Extracted records
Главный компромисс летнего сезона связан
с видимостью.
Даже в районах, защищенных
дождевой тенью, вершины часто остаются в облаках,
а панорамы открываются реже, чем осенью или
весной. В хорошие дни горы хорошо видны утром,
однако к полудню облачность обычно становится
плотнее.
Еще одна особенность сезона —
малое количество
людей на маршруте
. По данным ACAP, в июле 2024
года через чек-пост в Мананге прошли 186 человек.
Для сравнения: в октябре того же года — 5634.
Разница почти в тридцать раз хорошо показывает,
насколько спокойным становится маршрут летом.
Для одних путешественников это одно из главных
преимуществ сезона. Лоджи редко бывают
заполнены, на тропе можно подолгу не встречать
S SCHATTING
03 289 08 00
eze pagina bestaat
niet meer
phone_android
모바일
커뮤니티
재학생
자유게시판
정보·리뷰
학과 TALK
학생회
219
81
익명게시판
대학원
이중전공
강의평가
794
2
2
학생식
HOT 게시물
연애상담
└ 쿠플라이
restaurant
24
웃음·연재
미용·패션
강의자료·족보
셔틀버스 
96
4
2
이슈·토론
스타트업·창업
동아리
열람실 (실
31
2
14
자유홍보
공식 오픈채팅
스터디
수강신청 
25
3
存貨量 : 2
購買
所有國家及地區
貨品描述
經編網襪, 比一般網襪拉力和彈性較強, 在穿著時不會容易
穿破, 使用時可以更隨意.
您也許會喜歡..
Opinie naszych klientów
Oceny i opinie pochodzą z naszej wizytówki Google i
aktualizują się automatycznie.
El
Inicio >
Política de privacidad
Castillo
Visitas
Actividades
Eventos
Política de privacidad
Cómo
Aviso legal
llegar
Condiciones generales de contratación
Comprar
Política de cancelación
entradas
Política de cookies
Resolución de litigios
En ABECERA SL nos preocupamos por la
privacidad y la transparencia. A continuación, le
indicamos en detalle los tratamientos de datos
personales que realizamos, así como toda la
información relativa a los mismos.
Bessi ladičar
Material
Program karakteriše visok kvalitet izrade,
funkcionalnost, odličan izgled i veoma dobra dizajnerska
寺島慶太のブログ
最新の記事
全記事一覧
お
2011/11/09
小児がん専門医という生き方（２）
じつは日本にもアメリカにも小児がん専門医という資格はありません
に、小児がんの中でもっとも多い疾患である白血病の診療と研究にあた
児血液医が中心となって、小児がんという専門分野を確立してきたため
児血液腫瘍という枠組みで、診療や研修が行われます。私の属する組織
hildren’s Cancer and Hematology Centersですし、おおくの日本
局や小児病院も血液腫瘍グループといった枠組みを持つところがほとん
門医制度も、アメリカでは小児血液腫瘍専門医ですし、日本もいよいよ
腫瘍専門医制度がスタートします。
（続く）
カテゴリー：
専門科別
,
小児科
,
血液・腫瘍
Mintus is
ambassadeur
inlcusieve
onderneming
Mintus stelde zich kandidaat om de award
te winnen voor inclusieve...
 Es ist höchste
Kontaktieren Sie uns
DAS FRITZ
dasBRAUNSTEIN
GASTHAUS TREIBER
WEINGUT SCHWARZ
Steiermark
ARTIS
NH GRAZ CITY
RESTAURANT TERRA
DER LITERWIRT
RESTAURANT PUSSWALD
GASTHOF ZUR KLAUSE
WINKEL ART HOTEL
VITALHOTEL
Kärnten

■ **EXERCISE OBJECTIVE**: Repeat each record above precisely as written.

■ **SOLUTION FOR THIS EXERCISE**:
Главный компромисс летнего сезона связан
с видимостью.
Даже в районах, защищенных
дождевой тенью, вершины часто остаются в облаках,
а панорамы открываются реже, чем осенью или
весной. В хорошие дни горы хорошо видны утром,
однако к полудню облачность обычно становится
плотнее.
Еще одна особенность сезона —
малое количество
людей на маршруте
. По данным ACAP, в июле 2024
года через чек-пост в Мананге прошли 186 человек.
Для сравнения: в октябре того же года — 5634.
Разница почти в тридцать раз хорошо показывает,
насколько спокойным становится маршрут летом.
Для одних путешественников это одно из главных
преимуществ сезона. Лоджи редко бывают
заполнены, на тропе можно подолгу не встречать
S SCHATTING
03 289 08 00
eze pagina bestaat
niet meer
phone_android
모바일
커뮤니티
재학생
자유게시판
정보·리뷰
학과 TALK
학생회
219
81
익명게시판
대학원
이중전공
강의평가
794
2
2
학생식
HOT 게시물
연애상담
└ 쿠플라이
restaurant
24
웃음·연재
미용·패션
강의자료·족보
셔틀버스 
96
4
2
이슈·토론
스타트업·창업
동아리
열람실 (실
31
2
14
자유홍보
공식 오픈채팅
스터디
수강신청 
25
3
存貨量 : 2
購買
所有國家及地區
貨品描述
經編網襪, 比一般網襪拉力和彈性較強, 在穿著時不會容易
穿破, 使用時可以更隨意.
您也許會喜歡..
Opinie naszych klientów
Oceny i opinie pochodzą z naszej wizytówki Google i
aktualizują się automatycznie.
El
Inicio >
Política de privacidad
Castillo
Visitas
Actividades
Eventos
Política de privacidad
Cómo
Aviso legal
llegar
Condiciones generales de contratación
Comprar
Política de cancelación
entradas
Política de cookies
Resolución de litigios
En ABECERA SL nos preocupamos por la
privacidad y la transparencia. A continuación, le
indicamos en detalle los tratamientos de datos
personales que realizamos, así como toda la
información relativa a los mismos.
Bessi ladičar
Material
Program karakteriše visok kvalitet izrade,
funkcionalnost, odličan izgled i veoma dobra dizajnerska
寺島慶太のブログ
最新の記事
全記事一覧
お
2011/11/09
小児がん専門医という生き方（２）
じつは日本にもアメリカにも小児がん専門医という資格はありません
に、小児がんの中でもっとも多い疾患である白血病の診療と研究にあた
児血液医が中心となって、小児がんという専門分野を確立してきたため
児血液腫瘍という枠組みで、診療や研修が行われます。私の属する組織
hildren’s Cancer and Hematology Centersですし、おおくの日本
局や小児病院も血液腫瘍グループといった枠組みを持つところがほとん
門医制度も、アメリカでは小児血液腫瘍専門医ですし、日本もいよいよ
腫瘍専門医制度がスタートします。
（続く）
カテゴリー：
専門科別
,
小児科
,
血液・腫瘍
Mintus is
ambassadeur
inlcusieve
onderneming
Mintus stelde zich kandidaat om de award
te winnen voor inclusieve...
 Es ist höchste
Kontaktieren Sie uns
DAS FRITZ
dasBRAUNSTEIN
GASTHAUS TREIBER
WEINGUT SCHWARZ
Steiermark
ARTIS
NH GRAZ CITY
RESTAURANT TERRA
DER LITERWIRT
RESTAURANT PUSSWALD
GASTHOF ZUR KLAUSE
WINKEL ART HOTEL
VITALHOTEL
Kärnten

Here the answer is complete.